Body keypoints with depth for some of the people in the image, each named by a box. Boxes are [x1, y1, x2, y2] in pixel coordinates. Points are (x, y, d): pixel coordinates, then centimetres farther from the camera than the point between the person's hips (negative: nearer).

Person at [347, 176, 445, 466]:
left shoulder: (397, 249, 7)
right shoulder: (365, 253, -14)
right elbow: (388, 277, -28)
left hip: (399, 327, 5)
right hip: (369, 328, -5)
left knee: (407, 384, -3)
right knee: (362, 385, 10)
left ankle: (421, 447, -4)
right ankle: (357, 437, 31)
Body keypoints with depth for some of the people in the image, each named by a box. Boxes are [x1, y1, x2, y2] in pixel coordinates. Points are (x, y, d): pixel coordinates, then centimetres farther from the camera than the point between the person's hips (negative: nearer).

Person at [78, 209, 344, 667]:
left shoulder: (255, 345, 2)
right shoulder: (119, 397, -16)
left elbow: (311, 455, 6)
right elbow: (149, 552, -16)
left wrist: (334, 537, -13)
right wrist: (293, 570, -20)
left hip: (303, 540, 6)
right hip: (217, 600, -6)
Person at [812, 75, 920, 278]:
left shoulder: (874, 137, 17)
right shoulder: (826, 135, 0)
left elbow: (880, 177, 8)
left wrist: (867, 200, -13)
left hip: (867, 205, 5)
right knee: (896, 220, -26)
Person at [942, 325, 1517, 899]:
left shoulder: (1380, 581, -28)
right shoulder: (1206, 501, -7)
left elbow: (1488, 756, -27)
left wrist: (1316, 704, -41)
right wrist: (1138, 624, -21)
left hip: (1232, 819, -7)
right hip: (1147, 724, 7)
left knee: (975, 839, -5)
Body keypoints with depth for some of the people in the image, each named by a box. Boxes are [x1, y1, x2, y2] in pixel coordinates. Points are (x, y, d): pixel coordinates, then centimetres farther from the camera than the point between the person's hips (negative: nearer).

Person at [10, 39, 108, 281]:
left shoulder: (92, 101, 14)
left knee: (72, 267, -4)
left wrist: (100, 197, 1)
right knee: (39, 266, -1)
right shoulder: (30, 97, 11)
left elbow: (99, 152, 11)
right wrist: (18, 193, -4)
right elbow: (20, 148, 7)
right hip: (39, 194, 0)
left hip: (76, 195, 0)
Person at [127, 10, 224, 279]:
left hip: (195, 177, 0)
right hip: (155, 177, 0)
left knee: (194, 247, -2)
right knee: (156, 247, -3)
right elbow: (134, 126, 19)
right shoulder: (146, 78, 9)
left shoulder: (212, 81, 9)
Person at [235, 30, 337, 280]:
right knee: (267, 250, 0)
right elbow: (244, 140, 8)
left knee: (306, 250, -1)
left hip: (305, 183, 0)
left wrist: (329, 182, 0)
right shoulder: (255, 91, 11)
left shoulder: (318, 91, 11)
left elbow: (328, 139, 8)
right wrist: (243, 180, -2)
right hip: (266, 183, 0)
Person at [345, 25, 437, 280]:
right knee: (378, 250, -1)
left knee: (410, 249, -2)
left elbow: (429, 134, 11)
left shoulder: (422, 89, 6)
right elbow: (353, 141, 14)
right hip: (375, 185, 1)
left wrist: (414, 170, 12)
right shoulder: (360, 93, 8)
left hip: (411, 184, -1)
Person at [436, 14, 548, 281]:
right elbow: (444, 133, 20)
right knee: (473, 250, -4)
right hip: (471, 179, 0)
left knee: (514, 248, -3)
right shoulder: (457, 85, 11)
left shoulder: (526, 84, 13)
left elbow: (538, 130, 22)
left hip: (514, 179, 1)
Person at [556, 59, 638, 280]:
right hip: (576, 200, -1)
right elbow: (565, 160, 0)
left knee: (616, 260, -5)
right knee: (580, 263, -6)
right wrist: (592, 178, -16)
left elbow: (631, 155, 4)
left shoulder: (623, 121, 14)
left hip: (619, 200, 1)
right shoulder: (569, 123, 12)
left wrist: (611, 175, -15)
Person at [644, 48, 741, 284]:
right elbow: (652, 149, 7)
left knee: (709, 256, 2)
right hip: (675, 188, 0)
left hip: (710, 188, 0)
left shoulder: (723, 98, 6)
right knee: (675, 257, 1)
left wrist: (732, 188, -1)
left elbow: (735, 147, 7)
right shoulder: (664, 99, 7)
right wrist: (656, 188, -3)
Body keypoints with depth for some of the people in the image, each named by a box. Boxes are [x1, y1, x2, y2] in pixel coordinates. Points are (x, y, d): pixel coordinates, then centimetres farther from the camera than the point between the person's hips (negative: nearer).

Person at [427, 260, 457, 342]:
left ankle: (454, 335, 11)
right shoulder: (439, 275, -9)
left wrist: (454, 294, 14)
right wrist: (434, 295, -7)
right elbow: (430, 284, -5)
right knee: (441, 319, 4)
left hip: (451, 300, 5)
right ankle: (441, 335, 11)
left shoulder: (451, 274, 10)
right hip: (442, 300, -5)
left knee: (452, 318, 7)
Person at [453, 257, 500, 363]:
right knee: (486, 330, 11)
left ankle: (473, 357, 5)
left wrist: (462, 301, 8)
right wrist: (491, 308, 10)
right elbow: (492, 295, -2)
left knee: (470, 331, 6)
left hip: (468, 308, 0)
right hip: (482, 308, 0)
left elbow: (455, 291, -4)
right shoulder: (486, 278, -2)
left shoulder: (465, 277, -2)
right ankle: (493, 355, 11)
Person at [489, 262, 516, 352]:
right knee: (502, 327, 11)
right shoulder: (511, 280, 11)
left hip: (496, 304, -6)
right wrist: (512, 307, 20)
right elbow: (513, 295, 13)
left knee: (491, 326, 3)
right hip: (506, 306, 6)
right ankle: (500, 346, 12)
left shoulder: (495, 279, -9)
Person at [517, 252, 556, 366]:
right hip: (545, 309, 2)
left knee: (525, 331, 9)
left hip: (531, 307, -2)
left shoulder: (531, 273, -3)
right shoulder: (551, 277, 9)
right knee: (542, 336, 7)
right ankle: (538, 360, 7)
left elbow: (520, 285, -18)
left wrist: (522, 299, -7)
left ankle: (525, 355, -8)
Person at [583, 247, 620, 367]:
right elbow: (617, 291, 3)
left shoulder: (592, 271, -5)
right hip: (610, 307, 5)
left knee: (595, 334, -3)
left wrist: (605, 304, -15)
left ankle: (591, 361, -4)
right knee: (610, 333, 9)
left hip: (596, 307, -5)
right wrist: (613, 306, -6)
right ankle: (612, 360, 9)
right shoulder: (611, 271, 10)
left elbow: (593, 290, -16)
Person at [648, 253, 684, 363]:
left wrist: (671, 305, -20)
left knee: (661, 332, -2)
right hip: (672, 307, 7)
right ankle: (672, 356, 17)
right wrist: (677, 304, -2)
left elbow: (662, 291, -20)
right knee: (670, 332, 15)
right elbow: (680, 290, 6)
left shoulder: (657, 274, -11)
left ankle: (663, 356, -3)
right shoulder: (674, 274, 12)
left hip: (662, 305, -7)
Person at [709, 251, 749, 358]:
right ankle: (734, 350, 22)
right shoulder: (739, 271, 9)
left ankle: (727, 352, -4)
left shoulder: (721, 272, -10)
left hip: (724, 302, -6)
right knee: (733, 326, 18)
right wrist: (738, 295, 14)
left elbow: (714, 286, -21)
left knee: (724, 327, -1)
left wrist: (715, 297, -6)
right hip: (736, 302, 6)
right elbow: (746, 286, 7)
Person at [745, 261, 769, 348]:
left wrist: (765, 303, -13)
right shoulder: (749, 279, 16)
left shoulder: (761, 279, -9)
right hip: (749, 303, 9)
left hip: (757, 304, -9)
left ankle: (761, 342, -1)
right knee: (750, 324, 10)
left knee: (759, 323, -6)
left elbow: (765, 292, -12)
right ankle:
#####
Work item:
Reproduce the entire listing above line for line, changing nothing.

Response:
Body keypoints with depth for some of the people in the image, each named by a box. Boxes are [x1, y1, x2, y2] in pixel coordinates. Points are (x, y, d): pixel coordinates, then centimetres farther from the camera than the point between the person's hips (negative: nearer).

Person at [347, 176, 445, 466]:
left shoulder: (397, 249, 7)
right shoulder: (365, 253, -14)
right elbow: (388, 277, -28)
left hip: (399, 327, 5)
right hip: (369, 328, -5)
left knee: (407, 384, -3)
right knee: (362, 385, 10)
left ankle: (421, 447, -4)
right ankle: (357, 437, 31)
Body keypoints with depth for some of the people in the image, each named by a box. Boxes are [x1, y1, x2, y2] in pixel coordinates. Points are (x, y, d): pixel coordinates, then centimetres farther from the camera than the point between the person's hips (negative: nearer).

Person at [78, 209, 344, 667]:
left shoulder: (255, 345, 2)
right shoulder: (119, 397, -16)
left elbow: (311, 455, 6)
right elbow: (149, 552, -16)
left wrist: (334, 537, -13)
right wrist: (293, 570, -20)
left hip: (303, 540, 6)
right hip: (217, 600, -6)
Person at [812, 75, 920, 278]:
left shoulder: (874, 137, 17)
right shoulder: (826, 135, 0)
left elbow: (880, 177, 8)
left wrist: (867, 200, -13)
left hip: (867, 205, 5)
right knee: (896, 220, -26)
Person at [942, 325, 1517, 899]:
left shoulder: (1380, 581, -28)
right shoulder: (1206, 501, -7)
left elbow: (1488, 756, -27)
left wrist: (1316, 704, -41)
right wrist: (1138, 624, -21)
left hip: (1232, 819, -7)
right hip: (1147, 724, 7)
left knee: (975, 839, -5)
Body keypoints with depth for some of the people in the image, each named by a box. Boxes are [x1, y1, x2, y2] in pixel coordinates. Points are (x, y, d): pixel coordinates, then centimetres farther from the camera than the point between the person's hips (negative: nearer).

Person at [10, 39, 108, 281]:
left shoulder: (92, 101, 14)
left knee: (72, 267, -4)
left wrist: (100, 197, 1)
right knee: (39, 266, -1)
right shoulder: (30, 97, 11)
left elbow: (99, 152, 11)
right wrist: (18, 193, -4)
right elbow: (20, 148, 7)
right hip: (39, 194, 0)
left hip: (76, 195, 0)
Person at [127, 10, 224, 279]:
left hip: (195, 177, 0)
right hip: (155, 177, 0)
left knee: (194, 247, -2)
right knee: (156, 247, -3)
right elbow: (134, 126, 19)
right shoulder: (146, 78, 9)
left shoulder: (212, 81, 9)
Person at [235, 30, 337, 280]:
right knee: (267, 250, 0)
right elbow: (244, 140, 8)
left knee: (306, 250, -1)
left hip: (305, 183, 0)
left wrist: (329, 182, 0)
right shoulder: (255, 91, 11)
left shoulder: (318, 91, 11)
left elbow: (328, 139, 8)
right wrist: (243, 180, -2)
right hip: (266, 183, 0)
Person at [345, 25, 437, 280]:
right knee: (378, 250, -1)
left knee: (410, 249, -2)
left elbow: (429, 134, 11)
left shoulder: (422, 89, 6)
right elbow: (353, 141, 14)
right hip: (375, 185, 1)
left wrist: (414, 170, 12)
right shoulder: (360, 93, 8)
left hip: (411, 184, -1)
Person at [436, 14, 548, 281]:
right elbow: (444, 133, 20)
right knee: (473, 250, -4)
right hip: (471, 179, 0)
left knee: (514, 248, -3)
right shoulder: (457, 85, 11)
left shoulder: (526, 84, 13)
left elbow: (538, 130, 22)
left hip: (514, 179, 1)
Person at [556, 59, 638, 280]:
right hip: (576, 200, -1)
right elbow: (565, 160, 0)
left knee: (616, 260, -5)
right knee: (580, 263, -6)
right wrist: (592, 178, -16)
left elbow: (631, 155, 4)
left shoulder: (623, 121, 14)
left hip: (619, 200, 1)
right shoulder: (569, 123, 12)
left wrist: (611, 175, -15)
Person at [644, 48, 741, 284]:
right elbow: (652, 149, 7)
left knee: (709, 256, 2)
right hip: (675, 188, 0)
left hip: (710, 188, 0)
left shoulder: (723, 98, 6)
right knee: (675, 257, 1)
left wrist: (732, 188, -1)
left elbow: (735, 147, 7)
right shoulder: (664, 99, 7)
right wrist: (656, 188, -3)
Body keypoints with depth for some of the people in the image, each named by a box. Boxes are [x1, y1, x2, y2] in pixel coordinates. Points are (x, y, d): pixel coordinates, then centimetres farther from the camera than the point between the person's hips (negative: nearer).

Person at [427, 260, 457, 342]:
left ankle: (454, 335, 11)
right shoulder: (439, 275, -9)
left wrist: (454, 294, 14)
right wrist: (434, 295, -7)
right elbow: (430, 284, -5)
right knee: (441, 319, 4)
left hip: (451, 300, 5)
right ankle: (441, 335, 11)
left shoulder: (451, 274, 10)
right hip: (442, 300, -5)
left knee: (452, 318, 7)
Person at [453, 257, 500, 363]:
right knee: (486, 330, 11)
left ankle: (473, 357, 5)
left wrist: (462, 301, 8)
right wrist: (491, 308, 10)
right elbow: (492, 295, -2)
left knee: (470, 331, 6)
left hip: (468, 308, 0)
right hip: (482, 308, 0)
left elbow: (455, 291, -4)
right shoulder: (486, 278, -2)
left shoulder: (465, 277, -2)
right ankle: (493, 355, 11)
Person at [489, 262, 516, 352]:
right knee: (502, 327, 11)
right shoulder: (511, 280, 11)
left hip: (496, 304, -6)
right wrist: (512, 307, 20)
right elbow: (513, 295, 13)
left knee: (491, 326, 3)
right hip: (506, 306, 6)
right ankle: (500, 346, 12)
left shoulder: (495, 279, -9)
Person at [517, 252, 556, 366]:
right hip: (545, 309, 2)
left knee: (525, 331, 9)
left hip: (531, 307, -2)
left shoulder: (531, 273, -3)
right shoulder: (551, 277, 9)
right knee: (542, 336, 7)
right ankle: (538, 360, 7)
left elbow: (520, 285, -18)
left wrist: (522, 299, -7)
left ankle: (525, 355, -8)
Person at [583, 247, 620, 367]:
right elbow: (617, 291, 3)
left shoulder: (592, 271, -5)
right hip: (610, 307, 5)
left knee: (595, 334, -3)
left wrist: (605, 304, -15)
left ankle: (591, 361, -4)
right knee: (610, 333, 9)
left hip: (596, 307, -5)
right wrist: (613, 306, -6)
right ankle: (612, 360, 9)
right shoulder: (611, 271, 10)
left elbow: (593, 290, -16)
Person at [648, 253, 684, 363]:
left wrist: (671, 305, -20)
left knee: (661, 332, -2)
right hip: (672, 307, 7)
right ankle: (672, 356, 17)
right wrist: (677, 304, -2)
left elbow: (662, 291, -20)
right knee: (670, 332, 15)
right elbow: (680, 290, 6)
left shoulder: (657, 274, -11)
left ankle: (663, 356, -3)
right shoulder: (674, 274, 12)
left hip: (662, 305, -7)
Person at [709, 251, 749, 358]:
right ankle: (734, 350, 22)
right shoulder: (739, 271, 9)
left ankle: (727, 352, -4)
left shoulder: (721, 272, -10)
left hip: (724, 302, -6)
right knee: (733, 326, 18)
right wrist: (738, 295, 14)
left elbow: (714, 286, -21)
left knee: (724, 327, -1)
left wrist: (715, 297, -6)
right hip: (736, 302, 6)
right elbow: (746, 286, 7)
Person at [745, 261, 769, 348]:
left wrist: (765, 303, -13)
right shoulder: (749, 279, 16)
left shoulder: (761, 279, -9)
right hip: (749, 303, 9)
left hip: (757, 304, -9)
left ankle: (761, 342, -1)
right knee: (750, 324, 10)
left knee: (759, 323, -6)
left elbow: (765, 292, -12)
right ankle:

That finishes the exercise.